*Supplied passage*.
* START *

= Saint Lawrence River HVDC Powerline Crossing =

The Saint Lawrence River HVDC Powerline Crossing is the crossing of Hydro-Québec's Quebec-New England HVDC transmission line under the Saint Lawrence River between Grondines and Lotbinière, Quebec, Canada. The crossing is remarkable for being first implemented as an overhead crossing and later replaced by a cable tunnel. Hydro-Québec wanted to complete the transmission line in time, which was only possible with an overhead crossing of the Saint Lawrence River. However, due to the negative visual impact of the large towers of the overhead crossing on the local populations of Grondines and Lotbinière, it was decided to build a cable tunnel under the river, although this made the project more expensive.

==Overhead crossing construction==
In 1988 construction work for three artificial islands in the Saint Lawrence River, which were connected with jetties to the mainland as construction for the pylons of the overhead crossing started. Between July 1988 and spring 1989, 20,000 truck loads of 400000 t were transported. In 1989 the towers of the temporary overhead line crossing were erected. The suspension pylons on each side of the waterway were 140 meters (459 ft) tall to ensure the required clearance. Building these towers required five months construction time and approximately 40 specially trained workers. At the end of 1989 the overhead crossing, which consisted of five towers, was completed. After the tunnel was completed the overhead line and pylons used for it were dismantled. One of the pylons would later be used for the construction of the La Cité de l'Énergie observation tower.

* END *

*Supplied information*.
* START *

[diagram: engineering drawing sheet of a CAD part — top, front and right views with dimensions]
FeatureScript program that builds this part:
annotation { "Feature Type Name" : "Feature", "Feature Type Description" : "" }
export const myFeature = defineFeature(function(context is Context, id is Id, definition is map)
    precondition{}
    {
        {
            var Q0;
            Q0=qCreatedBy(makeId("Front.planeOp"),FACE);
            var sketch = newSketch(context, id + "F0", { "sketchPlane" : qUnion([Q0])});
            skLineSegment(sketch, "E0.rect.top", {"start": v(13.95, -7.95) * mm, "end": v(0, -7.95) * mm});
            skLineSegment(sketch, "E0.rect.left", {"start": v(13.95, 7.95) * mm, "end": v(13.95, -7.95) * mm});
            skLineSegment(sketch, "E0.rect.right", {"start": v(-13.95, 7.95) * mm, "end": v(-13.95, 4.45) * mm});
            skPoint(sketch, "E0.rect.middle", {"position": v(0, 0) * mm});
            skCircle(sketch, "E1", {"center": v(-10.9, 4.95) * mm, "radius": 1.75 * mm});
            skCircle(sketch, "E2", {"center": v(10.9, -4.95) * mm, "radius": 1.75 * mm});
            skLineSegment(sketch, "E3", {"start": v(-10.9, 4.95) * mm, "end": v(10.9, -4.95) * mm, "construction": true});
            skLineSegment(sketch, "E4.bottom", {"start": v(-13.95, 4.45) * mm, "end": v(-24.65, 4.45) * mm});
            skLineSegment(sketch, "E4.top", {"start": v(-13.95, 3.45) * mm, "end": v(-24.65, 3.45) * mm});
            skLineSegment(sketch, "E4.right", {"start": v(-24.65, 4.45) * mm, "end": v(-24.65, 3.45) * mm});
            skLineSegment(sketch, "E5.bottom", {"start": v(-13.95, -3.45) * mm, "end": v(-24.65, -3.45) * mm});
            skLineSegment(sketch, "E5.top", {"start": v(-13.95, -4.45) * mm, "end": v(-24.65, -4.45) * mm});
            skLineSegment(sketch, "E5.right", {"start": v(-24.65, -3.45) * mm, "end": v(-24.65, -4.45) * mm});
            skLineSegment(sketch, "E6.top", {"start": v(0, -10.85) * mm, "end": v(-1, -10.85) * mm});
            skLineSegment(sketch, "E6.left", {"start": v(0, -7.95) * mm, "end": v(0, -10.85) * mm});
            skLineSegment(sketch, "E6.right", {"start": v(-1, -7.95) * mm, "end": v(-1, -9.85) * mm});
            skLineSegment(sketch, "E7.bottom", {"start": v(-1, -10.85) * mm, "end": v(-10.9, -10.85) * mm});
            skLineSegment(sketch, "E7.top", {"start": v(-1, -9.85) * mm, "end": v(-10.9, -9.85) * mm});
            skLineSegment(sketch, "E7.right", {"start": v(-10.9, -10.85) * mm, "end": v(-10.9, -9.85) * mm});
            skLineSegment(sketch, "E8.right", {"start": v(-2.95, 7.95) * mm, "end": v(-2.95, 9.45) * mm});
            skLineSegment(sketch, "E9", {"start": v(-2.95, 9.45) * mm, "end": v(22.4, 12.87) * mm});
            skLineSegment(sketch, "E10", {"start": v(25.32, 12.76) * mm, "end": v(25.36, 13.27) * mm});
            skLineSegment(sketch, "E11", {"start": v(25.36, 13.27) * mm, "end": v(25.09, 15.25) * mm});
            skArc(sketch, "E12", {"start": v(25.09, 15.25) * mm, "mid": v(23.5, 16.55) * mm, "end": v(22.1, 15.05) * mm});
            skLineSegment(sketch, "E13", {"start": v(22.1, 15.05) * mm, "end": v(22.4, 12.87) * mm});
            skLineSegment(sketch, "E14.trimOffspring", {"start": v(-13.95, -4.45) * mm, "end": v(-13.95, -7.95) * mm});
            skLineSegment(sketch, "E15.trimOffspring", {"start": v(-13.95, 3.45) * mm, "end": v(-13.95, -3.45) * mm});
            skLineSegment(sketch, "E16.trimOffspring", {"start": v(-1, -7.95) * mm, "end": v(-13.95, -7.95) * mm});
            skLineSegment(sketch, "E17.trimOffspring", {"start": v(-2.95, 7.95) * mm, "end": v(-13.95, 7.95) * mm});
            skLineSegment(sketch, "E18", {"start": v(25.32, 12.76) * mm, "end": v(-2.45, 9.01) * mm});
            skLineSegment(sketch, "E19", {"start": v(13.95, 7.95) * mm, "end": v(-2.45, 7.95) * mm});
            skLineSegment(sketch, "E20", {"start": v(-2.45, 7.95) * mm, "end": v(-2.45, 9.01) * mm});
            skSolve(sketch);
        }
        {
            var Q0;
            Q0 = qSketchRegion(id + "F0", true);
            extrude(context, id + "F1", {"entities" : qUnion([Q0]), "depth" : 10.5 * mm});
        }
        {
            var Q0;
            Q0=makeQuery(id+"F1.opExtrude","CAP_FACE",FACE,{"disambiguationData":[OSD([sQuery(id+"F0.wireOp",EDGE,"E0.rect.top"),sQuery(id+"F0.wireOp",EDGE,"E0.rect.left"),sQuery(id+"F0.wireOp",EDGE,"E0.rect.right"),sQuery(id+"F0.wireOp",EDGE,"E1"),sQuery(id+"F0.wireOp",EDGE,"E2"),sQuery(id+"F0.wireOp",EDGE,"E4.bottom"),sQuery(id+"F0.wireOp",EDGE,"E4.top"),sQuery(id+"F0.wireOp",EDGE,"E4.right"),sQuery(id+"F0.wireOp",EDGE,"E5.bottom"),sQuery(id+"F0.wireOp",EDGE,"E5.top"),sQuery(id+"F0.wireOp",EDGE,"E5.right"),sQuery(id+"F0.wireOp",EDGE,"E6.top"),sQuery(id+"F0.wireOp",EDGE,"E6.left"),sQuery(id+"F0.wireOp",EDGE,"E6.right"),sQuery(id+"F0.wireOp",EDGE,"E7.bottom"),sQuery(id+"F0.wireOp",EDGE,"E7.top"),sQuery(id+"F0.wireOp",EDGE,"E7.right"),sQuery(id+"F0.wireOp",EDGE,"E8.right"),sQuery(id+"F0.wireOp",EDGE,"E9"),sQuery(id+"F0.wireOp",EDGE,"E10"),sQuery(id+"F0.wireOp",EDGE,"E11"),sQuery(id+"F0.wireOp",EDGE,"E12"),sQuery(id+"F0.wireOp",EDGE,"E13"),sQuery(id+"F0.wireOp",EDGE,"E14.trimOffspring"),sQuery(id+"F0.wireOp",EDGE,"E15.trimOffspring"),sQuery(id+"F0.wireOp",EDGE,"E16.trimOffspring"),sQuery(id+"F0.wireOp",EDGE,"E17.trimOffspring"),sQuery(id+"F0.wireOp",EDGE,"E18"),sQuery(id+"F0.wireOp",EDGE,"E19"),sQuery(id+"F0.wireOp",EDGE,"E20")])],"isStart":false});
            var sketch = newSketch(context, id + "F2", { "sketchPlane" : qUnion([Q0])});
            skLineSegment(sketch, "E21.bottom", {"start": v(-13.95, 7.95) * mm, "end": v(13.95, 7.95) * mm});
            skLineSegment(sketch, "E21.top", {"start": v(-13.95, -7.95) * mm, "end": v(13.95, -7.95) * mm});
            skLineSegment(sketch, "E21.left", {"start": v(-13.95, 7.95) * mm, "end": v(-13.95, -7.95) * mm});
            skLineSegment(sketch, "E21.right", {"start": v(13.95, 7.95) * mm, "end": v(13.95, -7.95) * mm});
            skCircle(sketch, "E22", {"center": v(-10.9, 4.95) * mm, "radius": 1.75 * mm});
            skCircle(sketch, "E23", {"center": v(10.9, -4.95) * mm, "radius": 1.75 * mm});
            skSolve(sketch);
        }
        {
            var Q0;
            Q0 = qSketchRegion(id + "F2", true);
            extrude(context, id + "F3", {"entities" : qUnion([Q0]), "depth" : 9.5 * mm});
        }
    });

* END *

Return the part of the Saint Lawrence River powerline crossing text from "The Saint Lawrence River HVDC" up to and including "project more expensive.", copied word for word.

*Output of the task*.
The Saint Lawrence River HVDC Powerline Crossing is the crossing of Hydro-Québec's Quebec-New England HVDC transmission line under the Saint Lawrence River between Grondines and Lotbinière, Quebec, Canada. The crossing is remarkable for being first implemented as an overhead crossing and later replaced by a cable tunnel. Hydro-Québec wanted to complete the transmission line in time, which was only possible with an overhead crossing of the Saint Lawrence River. However, due to the negative visual impact of the large towers of the overhead crossing on the local populations of Grondines and Lotbinière, it was decided to build a cable tunnel under the river, although this made the project more expensive.